Nama: Devi Setyo Wulandari
NPM : 2207051019
Kelas : D3 Manajemen Informatika
Pemilihan umum merupakan cerminan dari sistem demokrasi, Demokrasi seharusnya mengajak warga Negara berpartisipasi dalam menjalankan roda pemerintahan. Secara empiris di Indonesia sampai saat ini tidak mencerminkan suatu ideologi yang telah disepakati oleh masyarakat Indonesia. Setiap Negara di dunia miliki ideologi masing-masing dengan tujuan untuk menciptakan suatu perkembangan di dalam berbagai aspek, khususnya di Indonesia, para pendiri bangsa menciptakan ideologi dengan konsepsi yaitu ideologi Pancasila. Negara Republik Indonesia merupakan Negara hukum, semua warga negara dalam menjalankan sistem pemerintahan harus tunduk terhadap hukum. Negara Republik Indonesia menganut sistem demokrasi yaitu bentuk atau sistem pemerintahan yang seluruh rakyatnya turut serta memerintah dengan perantara wakilnya atau dapat artikan sebagai pemerintahan rakyat. Nilai pada dasanya memiliki berbagai sifat, salah satu sifat nilai yaitu normatif. Nilai normatif merupakan nilai yang mengandung harapan, keinginan, dan suatu keharusan. Nilai diwujudkan dalam bentuk peraturan sebagai pedoman manusia dalam bertindak.
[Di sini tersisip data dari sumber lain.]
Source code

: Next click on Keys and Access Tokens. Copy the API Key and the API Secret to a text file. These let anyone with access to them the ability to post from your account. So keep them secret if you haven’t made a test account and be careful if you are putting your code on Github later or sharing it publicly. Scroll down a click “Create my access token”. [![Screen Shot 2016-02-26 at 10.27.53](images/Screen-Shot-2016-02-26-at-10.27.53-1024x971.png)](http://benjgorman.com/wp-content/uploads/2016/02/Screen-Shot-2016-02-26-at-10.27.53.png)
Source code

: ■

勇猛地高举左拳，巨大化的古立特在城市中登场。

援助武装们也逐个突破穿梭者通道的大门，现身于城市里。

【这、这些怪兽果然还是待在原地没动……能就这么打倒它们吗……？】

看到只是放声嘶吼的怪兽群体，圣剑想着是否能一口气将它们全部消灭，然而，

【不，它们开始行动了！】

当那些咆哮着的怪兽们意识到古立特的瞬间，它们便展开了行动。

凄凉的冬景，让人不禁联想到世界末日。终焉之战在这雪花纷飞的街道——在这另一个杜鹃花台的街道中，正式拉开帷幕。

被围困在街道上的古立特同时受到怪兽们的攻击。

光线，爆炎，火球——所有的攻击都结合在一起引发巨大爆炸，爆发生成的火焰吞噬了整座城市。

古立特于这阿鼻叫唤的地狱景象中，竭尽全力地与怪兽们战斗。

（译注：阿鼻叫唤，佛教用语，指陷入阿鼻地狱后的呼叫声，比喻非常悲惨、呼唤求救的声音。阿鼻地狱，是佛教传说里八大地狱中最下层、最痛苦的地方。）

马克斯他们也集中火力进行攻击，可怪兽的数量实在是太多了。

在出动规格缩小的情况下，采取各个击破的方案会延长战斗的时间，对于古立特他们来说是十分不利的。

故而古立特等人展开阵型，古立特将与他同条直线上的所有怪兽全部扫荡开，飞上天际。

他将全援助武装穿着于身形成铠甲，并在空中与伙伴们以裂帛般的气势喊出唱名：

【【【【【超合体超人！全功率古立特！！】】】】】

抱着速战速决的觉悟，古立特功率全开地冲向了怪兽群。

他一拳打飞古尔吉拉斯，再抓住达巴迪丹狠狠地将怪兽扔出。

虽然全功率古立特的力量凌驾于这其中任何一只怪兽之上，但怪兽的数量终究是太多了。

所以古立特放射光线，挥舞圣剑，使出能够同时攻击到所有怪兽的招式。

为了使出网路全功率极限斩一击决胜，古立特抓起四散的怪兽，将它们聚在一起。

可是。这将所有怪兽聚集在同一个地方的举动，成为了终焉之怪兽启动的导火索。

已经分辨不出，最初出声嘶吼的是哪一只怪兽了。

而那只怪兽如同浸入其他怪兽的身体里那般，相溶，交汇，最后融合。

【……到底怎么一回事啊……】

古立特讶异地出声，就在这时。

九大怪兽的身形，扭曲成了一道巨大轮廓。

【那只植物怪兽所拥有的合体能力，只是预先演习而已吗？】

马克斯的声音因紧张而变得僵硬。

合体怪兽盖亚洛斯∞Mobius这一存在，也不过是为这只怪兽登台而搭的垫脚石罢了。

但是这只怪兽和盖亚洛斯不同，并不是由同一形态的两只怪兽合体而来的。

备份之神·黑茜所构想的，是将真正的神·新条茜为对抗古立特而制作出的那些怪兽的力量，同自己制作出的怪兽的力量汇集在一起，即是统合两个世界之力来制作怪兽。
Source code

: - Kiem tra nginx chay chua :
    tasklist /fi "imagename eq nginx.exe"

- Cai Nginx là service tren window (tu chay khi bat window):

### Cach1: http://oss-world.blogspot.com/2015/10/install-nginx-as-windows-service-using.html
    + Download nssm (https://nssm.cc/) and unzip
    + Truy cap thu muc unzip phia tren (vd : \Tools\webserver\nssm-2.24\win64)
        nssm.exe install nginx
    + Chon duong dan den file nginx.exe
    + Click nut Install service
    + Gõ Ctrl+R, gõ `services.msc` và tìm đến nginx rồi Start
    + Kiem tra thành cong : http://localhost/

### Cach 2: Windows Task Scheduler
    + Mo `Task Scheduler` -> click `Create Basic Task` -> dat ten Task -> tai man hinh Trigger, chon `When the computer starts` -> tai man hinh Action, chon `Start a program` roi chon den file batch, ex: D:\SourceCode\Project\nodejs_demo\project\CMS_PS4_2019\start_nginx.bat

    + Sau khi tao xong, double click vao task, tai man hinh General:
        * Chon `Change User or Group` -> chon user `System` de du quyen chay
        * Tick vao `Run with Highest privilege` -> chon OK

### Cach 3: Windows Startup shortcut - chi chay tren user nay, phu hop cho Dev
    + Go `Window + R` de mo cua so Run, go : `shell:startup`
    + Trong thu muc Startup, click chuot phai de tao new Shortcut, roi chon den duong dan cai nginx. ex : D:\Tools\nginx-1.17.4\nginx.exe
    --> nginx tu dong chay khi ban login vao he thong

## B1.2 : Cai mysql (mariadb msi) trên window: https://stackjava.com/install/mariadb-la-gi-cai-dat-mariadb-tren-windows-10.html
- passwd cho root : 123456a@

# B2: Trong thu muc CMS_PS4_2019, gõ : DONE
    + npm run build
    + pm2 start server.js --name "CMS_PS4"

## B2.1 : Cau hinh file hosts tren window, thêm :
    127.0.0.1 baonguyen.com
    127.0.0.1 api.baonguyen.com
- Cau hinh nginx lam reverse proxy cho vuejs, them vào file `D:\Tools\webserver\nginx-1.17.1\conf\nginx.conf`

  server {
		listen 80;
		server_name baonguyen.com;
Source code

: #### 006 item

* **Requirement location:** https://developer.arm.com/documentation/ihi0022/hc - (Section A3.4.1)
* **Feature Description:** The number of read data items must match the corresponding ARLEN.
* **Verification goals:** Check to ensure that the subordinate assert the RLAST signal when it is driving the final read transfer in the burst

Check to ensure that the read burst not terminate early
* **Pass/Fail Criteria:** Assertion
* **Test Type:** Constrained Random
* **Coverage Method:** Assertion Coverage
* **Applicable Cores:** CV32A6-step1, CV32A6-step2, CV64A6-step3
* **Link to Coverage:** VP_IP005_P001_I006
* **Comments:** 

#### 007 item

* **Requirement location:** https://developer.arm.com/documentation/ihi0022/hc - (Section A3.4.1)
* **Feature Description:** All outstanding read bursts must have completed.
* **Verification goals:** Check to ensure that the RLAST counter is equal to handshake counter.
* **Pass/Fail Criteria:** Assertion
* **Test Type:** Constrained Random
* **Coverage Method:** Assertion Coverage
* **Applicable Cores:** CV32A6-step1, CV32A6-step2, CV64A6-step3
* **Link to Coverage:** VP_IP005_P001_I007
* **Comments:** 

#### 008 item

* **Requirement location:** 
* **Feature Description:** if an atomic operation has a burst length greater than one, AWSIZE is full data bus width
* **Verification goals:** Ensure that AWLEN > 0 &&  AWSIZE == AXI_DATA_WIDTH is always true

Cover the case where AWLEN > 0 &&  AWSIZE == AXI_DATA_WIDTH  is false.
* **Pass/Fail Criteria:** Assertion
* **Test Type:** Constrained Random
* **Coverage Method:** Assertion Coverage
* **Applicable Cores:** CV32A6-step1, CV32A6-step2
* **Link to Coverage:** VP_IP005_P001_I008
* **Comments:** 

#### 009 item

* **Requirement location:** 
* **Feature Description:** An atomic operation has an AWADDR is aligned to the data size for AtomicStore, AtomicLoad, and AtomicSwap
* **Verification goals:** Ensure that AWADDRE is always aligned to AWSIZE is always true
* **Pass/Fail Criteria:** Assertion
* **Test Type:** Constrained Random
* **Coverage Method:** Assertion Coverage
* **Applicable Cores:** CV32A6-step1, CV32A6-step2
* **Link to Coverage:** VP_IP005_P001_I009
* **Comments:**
Partai politik merupakan instrumen yang sangat penting sebagai definisi, fungsi, dan peran sebagai perwujudan negara yang meyakini sistem demokrasi sebagai terwujudnya amanat konstitusi UUD RI Tahun 1945 BAB X Pasal 28, dalam hal berserikat, berkumpul, dan mengeluarkan pemikiran, dan bagian dari upaya untuk mencapai mewujudkan negara yang merdeka, bersatu, berdaulat, adil, makmur, demokrasi, dan penegakan hukum. Perkembangan saat ini partai politik banyak yang tidak mencerminkan dari nilai demokrasi. Pelaksanaan partai politik dalam pilkada juga di atur dalam UU Pilkada. Undang-Undang Pilkada efektif atau tidak, tergantung seberapa besar pelaksanaannya dibarengi dengan nilai-nilai moralitas atau nilai-nilai Pancasila. Pancasila sila keempat merupakan perwujudan demokrasi di Indonesia, demokrasi yang dinginkan adalah ikut sertaan rakyat di dalam menjalankan roda pemerintahan. Melindungi demokrasi juga melindungi sesuatu yang menyandang status minoritas, minoritas dalam hal ini adalah calon kepala daerah yang bertarung sesuai dengan amanat nilai demokrasi dalam sila keempat Pancasila.